The crux of the trip was finding the right place to park. This isn’t because it’s not obvious, but rather that the directions to the trailhead that I found online and was following were simply wrong, and we wasted half an hour in the morning dinging up my car and exploring the wrong logging roads. However, finding the trailhead is in fact easy. Turn off the Chilliwack Lake Road at the signed turnoff for the Slesse Memorial Trail and cross the two small bridges over the Chilliwack River. Reset your odometer as your turn off of Chilliwack Lake Road, and once over the bridges, turn left at the first junction (right heads up Nesakwatch Creek to the Slesse Memorial Trail trailhead). The road parallels the river for close to 5km before turning right and heading up Centre Creek. While driving up Centre Creek FSR, follow the most travelled road, staying low in the valley (i.e. to the right) and avoiding all roads turning off to the left. Park at 10.2km from Chilliwack Lake Road, at a fork in the road. At this point the east ridge of Rexford will be looming large above you. The right hand fork is overgrown and not drivable, and this is the road you will be hiking up to start your hike. The road to the left is the wrong way, and after switching back, goes up past many large waterbars to a recent clearcut. Do not drive up this road. Note that the road to the trailhead is in good shape, with only some minor ditches and could be reached in any 4wd vehicle, such as any little Subaru.

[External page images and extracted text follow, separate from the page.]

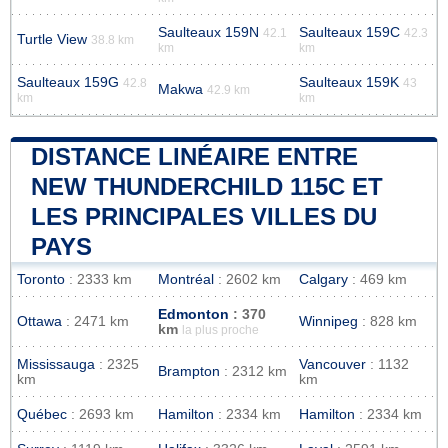
Saulteaux 159N
Saulteaux 159C
42.1
42.3
Turtle View
38.8 km
km
km
Saulteaux 159G
Saulteaux 159K
42.8
43
Makwa
42.9 km
km
km
DISTANCE LINÉAIRE ENTRE
NEW THUNDERCHILD 115C ET
LES PRINCIPALES VILLES DU
PAYS
Toronto
: 2333 km
Montréal
: 2602 km
Calgary
: 469 km
Edmonton
: 370
Ottawa
: 2471 km
Winnipeg
: 828 km
km
la plus proche
Mississauga
: 2325
Vancouver
: 1132
Brampton
: 2312 km
km
km
Québec
: 2693 km
Hamilton
: 2334 km
Hamilton
: 2334 km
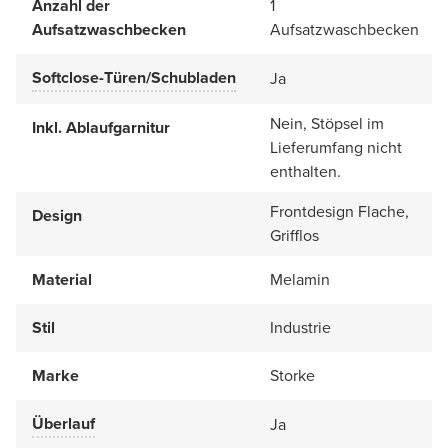
Anzahl der
1
Aufsatzwaschbecken
Aufsatzwaschbecken
Softclose-Türen/Schubladen
Ja
Nein, Stöpsel im
Inkl. Ablaufgarnitur
Lieferumfang nicht
enthalten.
Frontdesign Flache,
Design
Grifflos
Material
Melamin
Stil
Industrie
Marke
Storke
Überlauf
Ja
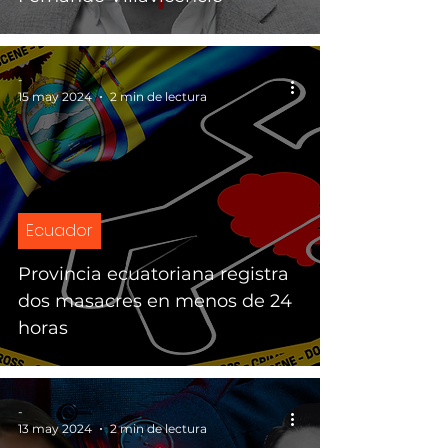
-
15 may 2024
2 min de lectura
Ecuador
Provincia ecuatoriana registra
dos masacres en menos de 24
horas
-
13 may 2024
2 min de lectura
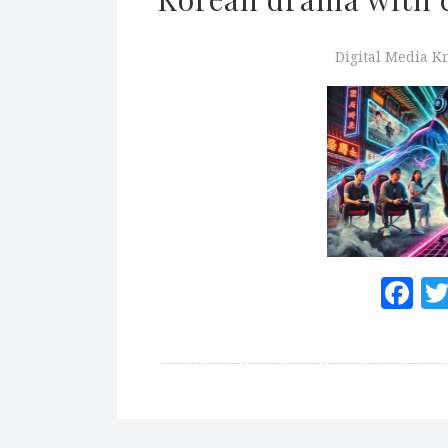
Digital Media 
F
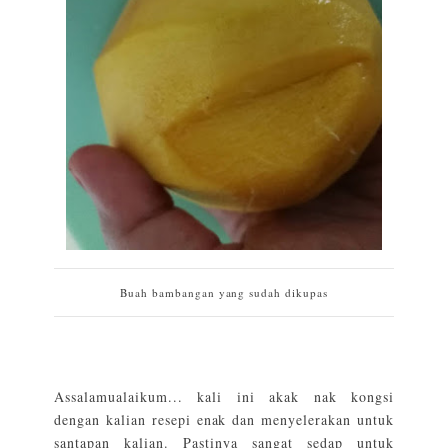
Buah bambangan yang sudah dikupas
Assalamualaikum... kali ini akak nak kongsi
dengan kalian resepi enak dan menyelerakan untuk
santapan kalian. Pastinya sangat sedap untuk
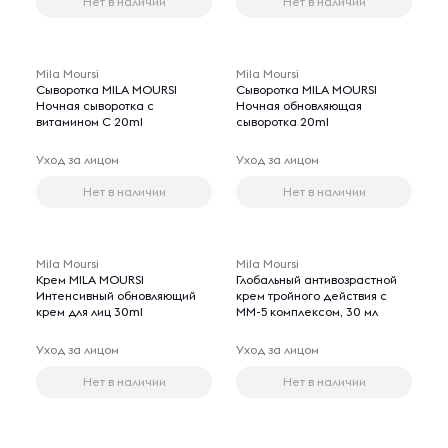
Нет в наличии
Нет в наличии
Mila Moursi
Mila Moursi
Сыворотка MILA MOURSI
Сыворотка MILA MOURSI
Ночная сыворотка с
Ночная обновляющая
витамином C 20ml
сыворотка 20ml
Уход за лицом
Уход за лицом
Нет в наличии
Нет в наличии
Mila Moursi
Mila Moursi
Крем MILA MOURSI
Глобальный антивозрастной
Интенсивный обновляющий
крем тройного действия с
крем для лиц 30ml
ММ-5 комплексом, 30 мл
Уход за лицом
Уход за лицом
Нет в наличии
Нет в наличии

The first few kilometres of the route to Mt. Lindeman follow the overgrown road (the right-hand fork from the 10.2km parking) as it gently ascends beside Centre Creek until about 40 minutes later it reaches the creek coming down from the valley below Mt. Lindeman. At this point you make a hard turn to the left, going past a metal sign reading “Mt. Lindeman trail”, and proceed to hike straight up the mountain for a few hundred metres. This trail is well flagged and in great shape, and after easing up a bit, heads into the valley to the northwest of Mt. Lindeman, reaching some meadows. We had started hiking just past 9:30am, and reached the meadows at around 11:10. At the far end of the meadow the trail disappears when it reaches some large boulders, and we made the mistake of bushwacking through the boggy meadow to our left. As we learned later, it is better to simply go through the large boulders en route to the main boulder gully that can be seen ahead.
Here we took a break and began our route up the main boulder gully (the right hand one) at around 11:30, and reached the main valley above about 40 minutes later. From here the route is obvious to the col between the ascent valley and Upper Hanging Lake, which we reached just before 1 pm and here we sat down to eat lunch. From this point, the goal is to make an ascending traverse across the basin to the steep grassy slopes heading up towards the summit. We shortcutted across the snow to hit the grass and boulders on the far side of the basin, and while the slopes on the other side are steep, it is no problem to ascend them without getting into any 3rd class terrain. The summit was reached at a bit past 2:15pm, for a total ascent time of a bit over 4.5 hours.
Mt. Lindeman might have the best views of any mountain near Vancouver. From the summit there are clear views of Rexford, Slesse, Baker, Shuksan, Williams, Bear, Redoubt, the whole Cheam range, as well as the Pickets, Silvertip group, and usual peaks north of the Fraser Valley.
We hung out on the peak for quite a while to take it all in, and finally departed at around 3. The descent was made very quick by glissading down snowslopes in the upper basins, followed by the excellent trail down to the valley. The final few km down the overgrown road back to the car were sloggy and annoying, but nonetheless we made it to the car at 5:40pm, for a total descent time of a bit over 2.5 hours and a round trip time of 8 hours. Note that we were moving pretty quick due to the late start and I would recommend allowing more than 8 hours for most parties.
I highly recommend Mt. Lindeman. With the trail in its current shape it belongs in the list of top 10 SW BC hikes. A must do!